# To-do item
Please set down only the lines between the line containing "的贡献。从品牌上来说，" and the end of the records, inclusive, exactly as they stand.

Items listed in a dataset
▼▼▼

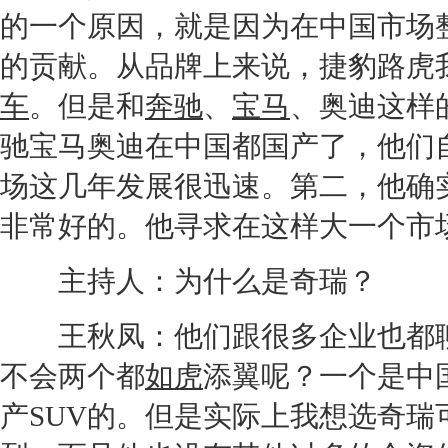
的一个原因，就是因为在中国市场
的贡献。从品牌上来说，
捷豹
路虎
车
。但是和
奔驰
、
宝马
、
奥迪
这样
驰
宝马
奥迪
在中国都国产了，他们
场这几年发展很迅速。第二，他确
非常好的。他寻求在这样大一个市
主持人：为什么是
奇瑞
？
王秋凤：他们跟很多企业也都聊
不会两个都
如虎
添翼呢？一个是中
产
SUV
的。但是实际上我想选
奇瑞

▲▲▲

# Task solution
的贡献。从品牌上来说，
捷豹
路虎
车
。但是和
奔驰
、
宝马
、
奥迪
这样
驰
宝马
奥迪
在中国都国产了，他们
场这几年发展很迅速。第二，他确
非常好的。他寻求在这样大一个市
主持人：为什么是
奇瑞
？
王秋凤：他们跟很多企业也都聊
不会两个都
如虎
添翼呢？一个是中
产
SUV
的。但是实际上我想选
奇瑞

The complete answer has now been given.